Reflexion immersiver Erlebnisse:
Werden die Alpen durch immersive Erlebnisse, d.h. Verschmelzung digitaler (VR/AR) und realer Aspekte zu einem grenzenlosen Sinneserlebnis durch Raum und Zeit? Von Wanderungen und Zeitreisen durch verschiedene Klimaphasen der Erdgeschichte bis hin zu künstlichen Phantasiewelten von Disney. Indoor verschmilzt mit Outdoor und umgekehrt. Erkennen wir die Chancen und Risiken einer solchen Tourismusentwicklung? Wird das Reisen – auch aus ökologischen Gesichtspunkten – gar zu einem gewissen Grad substituiert?
Reflexion Pricing:
In den vergangenen Jahrzehnten reisten wir immer häufiger, kürzer und weiter. Wohlfahrt und günstige Mobilität förderten die globale Erreichbarkeit. Wird sich dies fortsetzen oder wird durch steigende Gebühren, Taxen und Steuern sowie Kostenentwicklung der Tourismus für die Mittelschicht weniger attraktiv und erschwinglich? Wird der Preisdruck im Ticketing und Skiabos anhalten oder kommt es eher zu einem globalen Upgrading in ein Premium Segment?
Reflexion Kunden:
Keine Zukunft ohne Kunden! Kennen wir die Bedürfnisse der verschiedenen Zielgruppen und Personas in unseren Destinationen wirklich? Integrierte Datenmodelle über die ganze Servicekette erlauben immer bessere Einblicke in das Kundenverhalten. Quantencomputer und KI werden uns den gläsernen Kunden offenbaren. Doch: kennen wir den dynamischen Wandel und wie beantworten wir widersprüchliche Erwartungen in der Gestaltung unserer Erlebnis- und Servicequalität?

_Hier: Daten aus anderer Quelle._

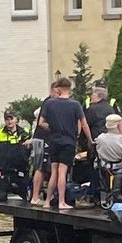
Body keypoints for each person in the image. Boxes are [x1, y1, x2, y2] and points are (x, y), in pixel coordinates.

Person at [37, 76, 92, 211]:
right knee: (63, 172)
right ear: (69, 88)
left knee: (54, 171)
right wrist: (90, 140)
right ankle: (61, 201)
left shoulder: (50, 103)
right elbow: (84, 125)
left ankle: (47, 201)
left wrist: (52, 128)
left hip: (54, 141)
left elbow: (41, 123)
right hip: (68, 142)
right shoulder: (75, 104)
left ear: (59, 88)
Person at [0, 110, 31, 203]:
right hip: (4, 173)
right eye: (7, 119)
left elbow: (32, 152)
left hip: (21, 173)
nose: (9, 121)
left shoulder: (25, 134)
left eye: (11, 118)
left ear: (16, 119)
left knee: (27, 199)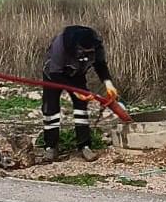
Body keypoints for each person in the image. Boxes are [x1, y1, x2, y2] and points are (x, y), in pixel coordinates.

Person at [41, 25, 119, 162]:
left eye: (90, 50)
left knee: (81, 108)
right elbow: (55, 72)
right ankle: (50, 147)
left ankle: (84, 146)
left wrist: (108, 83)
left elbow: (100, 65)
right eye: (84, 50)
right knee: (51, 110)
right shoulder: (61, 44)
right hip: (54, 75)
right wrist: (74, 91)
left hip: (77, 74)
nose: (87, 53)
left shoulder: (96, 44)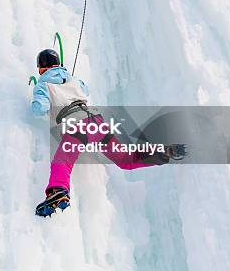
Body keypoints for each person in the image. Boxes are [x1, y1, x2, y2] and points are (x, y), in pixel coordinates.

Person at [31, 49, 185, 217]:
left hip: (76, 125)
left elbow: (39, 109)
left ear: (42, 68)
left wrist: (37, 98)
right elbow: (85, 90)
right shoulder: (73, 79)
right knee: (125, 158)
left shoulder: (43, 85)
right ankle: (162, 152)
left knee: (62, 161)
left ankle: (58, 190)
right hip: (96, 122)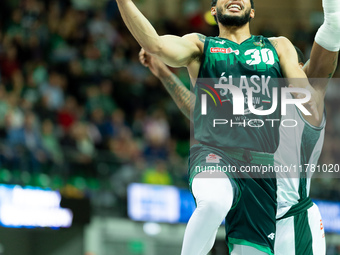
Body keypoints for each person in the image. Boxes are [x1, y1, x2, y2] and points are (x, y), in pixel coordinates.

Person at [115, 0, 323, 254]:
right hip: (215, 154)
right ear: (214, 10)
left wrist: (303, 90)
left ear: (252, 11)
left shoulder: (278, 45)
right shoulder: (201, 46)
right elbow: (155, 44)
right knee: (214, 201)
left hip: (261, 168)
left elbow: (302, 90)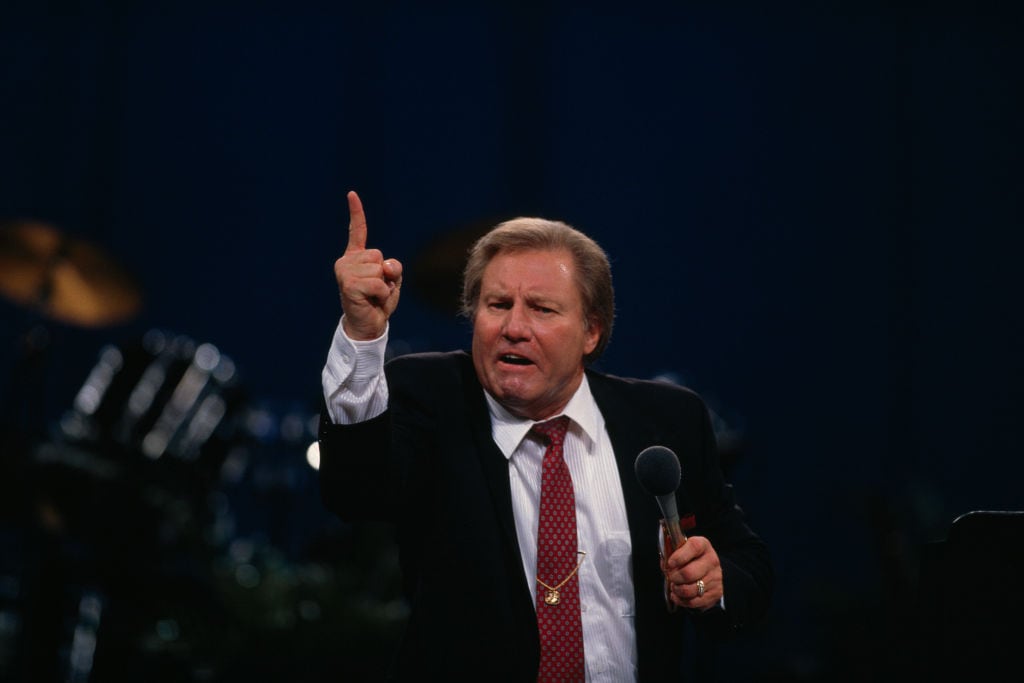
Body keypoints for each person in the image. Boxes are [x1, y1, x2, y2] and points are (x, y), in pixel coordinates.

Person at [318, 191, 773, 682]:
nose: (514, 327)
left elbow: (747, 562)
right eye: (497, 304)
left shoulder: (668, 419)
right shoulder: (433, 398)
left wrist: (716, 583)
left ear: (591, 332)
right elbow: (355, 491)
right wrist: (362, 335)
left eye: (542, 309)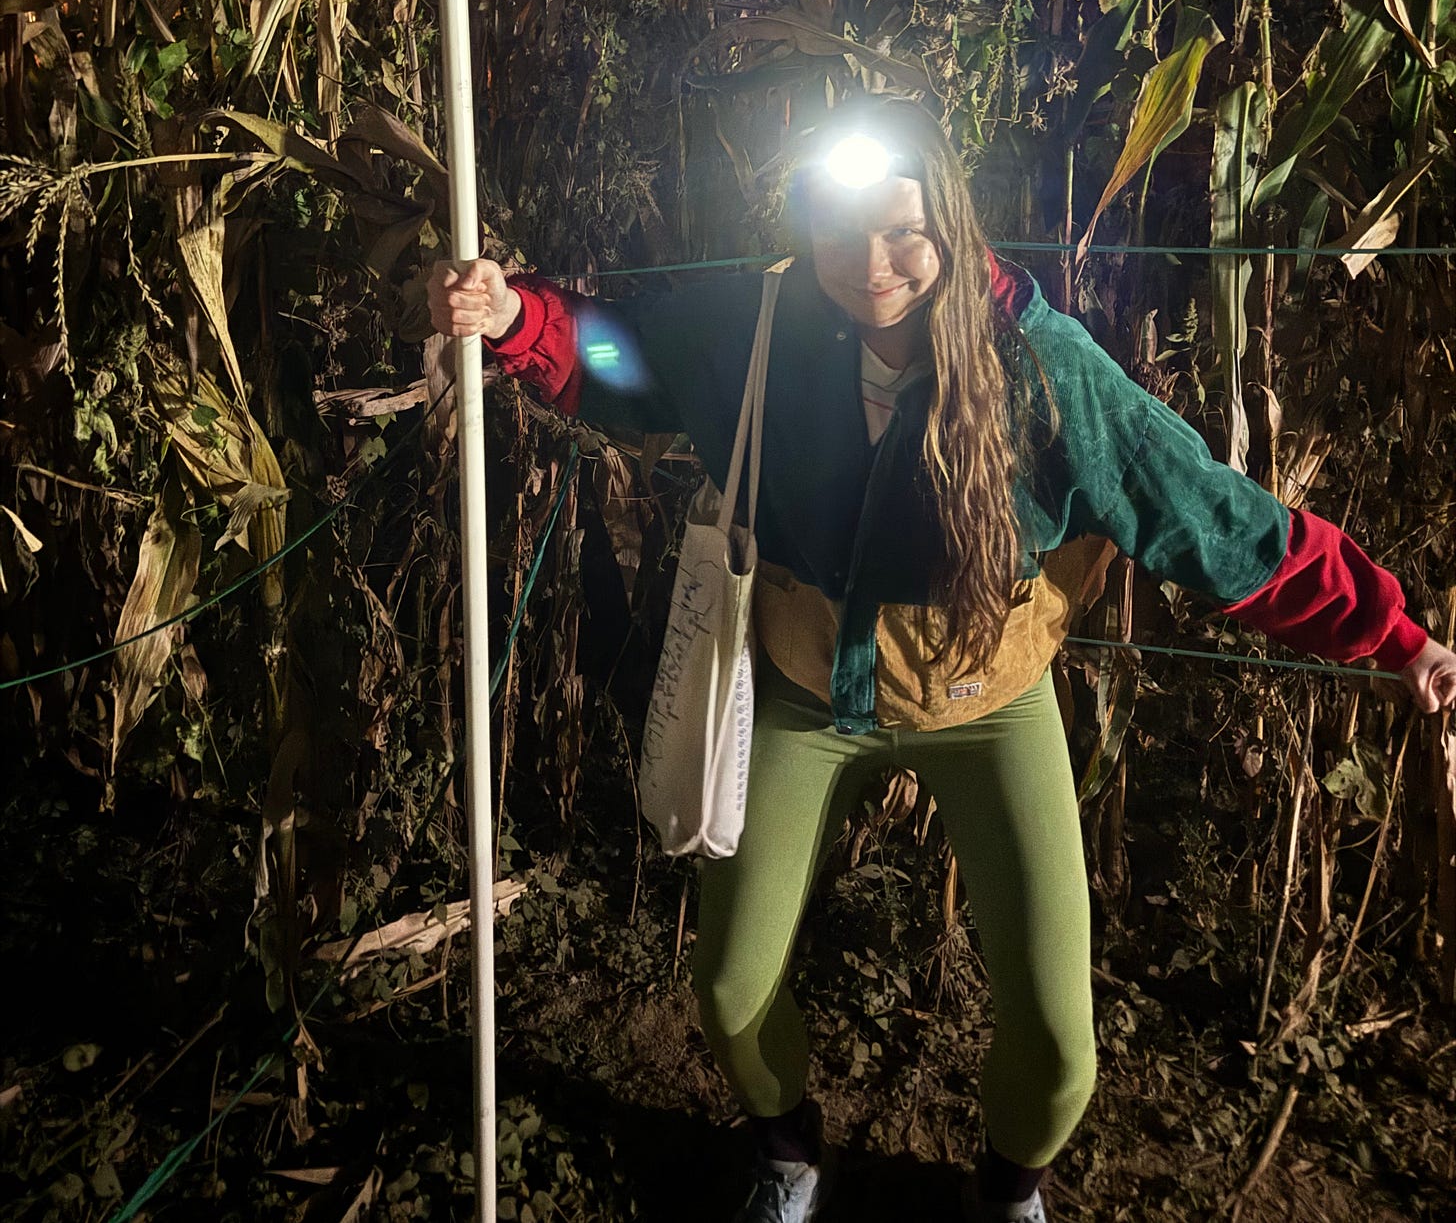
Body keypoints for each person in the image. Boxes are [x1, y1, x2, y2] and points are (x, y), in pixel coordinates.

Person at [427, 98, 1456, 1223]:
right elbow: (622, 354)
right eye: (840, 232)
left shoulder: (1041, 367)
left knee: (1064, 1047)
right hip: (807, 689)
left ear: (951, 226)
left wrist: (1392, 635)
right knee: (726, 991)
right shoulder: (761, 325)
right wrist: (515, 314)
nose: (871, 265)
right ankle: (789, 1154)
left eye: (901, 232)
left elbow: (1207, 514)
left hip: (990, 700)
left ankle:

In der Politik spricht man zunehmend von einer Zeitenwende: nichts ist mehr so wie wir es gewohnt waren. Disruption, Trendbrüche und Krisen sind in den verschiedenen Umwelten zu beobachten und damit wird die Zukunft komplexer und Investitionen mit höheren Risiken verbunden. Wir raten den Einfluss verschiedener Szenarien auf Businesspläne zu evaluieren und sich mit resilienten Strategien auseinanderzusetzen. Denn die Zukunft wird meist anders als man sie sich wünscht.